Collected data
▬▬▬▬▬▬

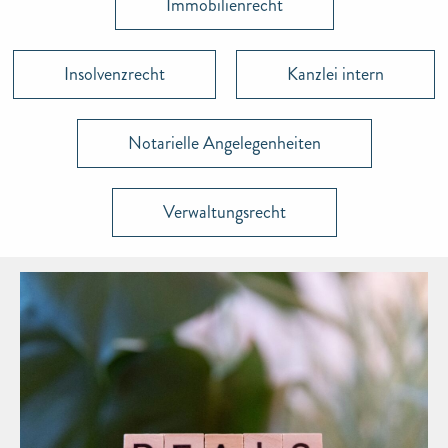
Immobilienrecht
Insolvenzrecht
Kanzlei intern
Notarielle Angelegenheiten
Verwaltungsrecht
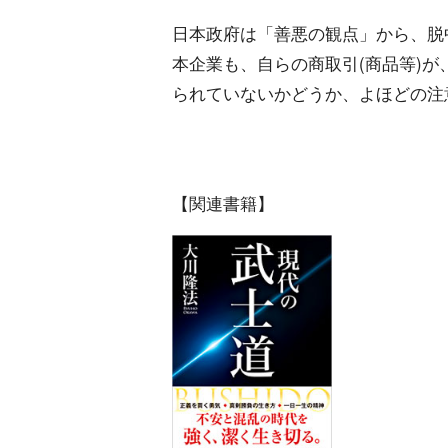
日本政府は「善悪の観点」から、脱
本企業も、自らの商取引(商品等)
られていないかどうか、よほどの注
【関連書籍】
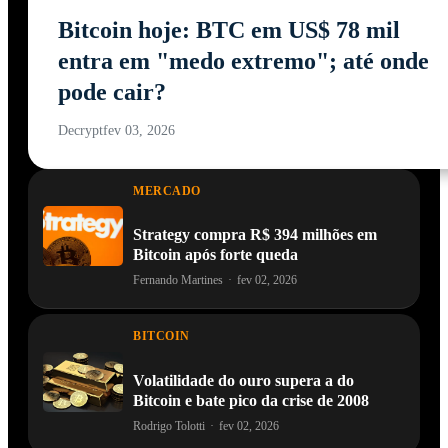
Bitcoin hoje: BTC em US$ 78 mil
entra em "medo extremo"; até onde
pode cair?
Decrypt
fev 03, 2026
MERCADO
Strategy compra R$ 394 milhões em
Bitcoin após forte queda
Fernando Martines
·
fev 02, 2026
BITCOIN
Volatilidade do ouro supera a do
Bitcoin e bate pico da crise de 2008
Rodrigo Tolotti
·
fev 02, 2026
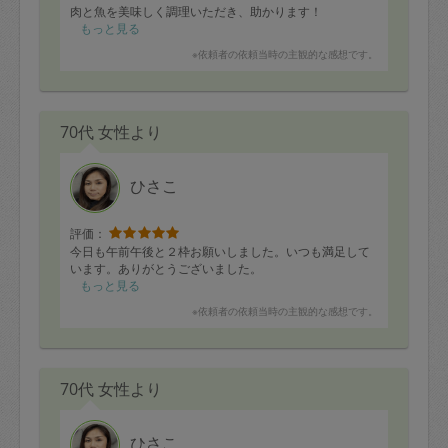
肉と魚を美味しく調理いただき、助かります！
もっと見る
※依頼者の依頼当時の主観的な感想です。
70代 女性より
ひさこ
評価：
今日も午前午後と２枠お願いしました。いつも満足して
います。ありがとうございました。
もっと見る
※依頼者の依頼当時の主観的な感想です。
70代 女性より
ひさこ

▬▬▬▬▬▬

_Exercise_
Extract the text lines from all of the records above, reproducing each line verbatim and in its original order. Leave the pictures out of your answer.

_Solution_
Immobilienrecht
Insolvenzrecht
Kanzlei intern
Notarielle Angelegenheiten
Verwaltungsrecht
日本政府は「善悪の観点」から、脱
本企業も、自らの商取引(商品等)
られていないかどうか、よほどの注
【関連書籍】
Bitcoin hoje: BTC em US$ 78 mil
entra em "medo extremo"; até onde
pode cair?
Decrypt
fev 03, 2026
MERCADO
Strategy compra R$ 394 milhões em
Bitcoin após forte queda
Fernando Martines
·
fev 02, 2026
BITCOIN
Volatilidade do ouro supera a do
Bitcoin e bate pico da crise de 2008
Rodrigo Tolotti
·
fev 02, 2026
肉と魚を美味しく調理いただき、助かります！
もっと見る
※依頼者の依頼当時の主観的な感想です。
70代 女性より
ひさこ
評価：
今日も午前午後と２枠お願いしました。いつも満足して
います。ありがとうございました。
もっと見る
※依頼者の依頼当時の主観的な感想です。
70代 女性より
ひさこ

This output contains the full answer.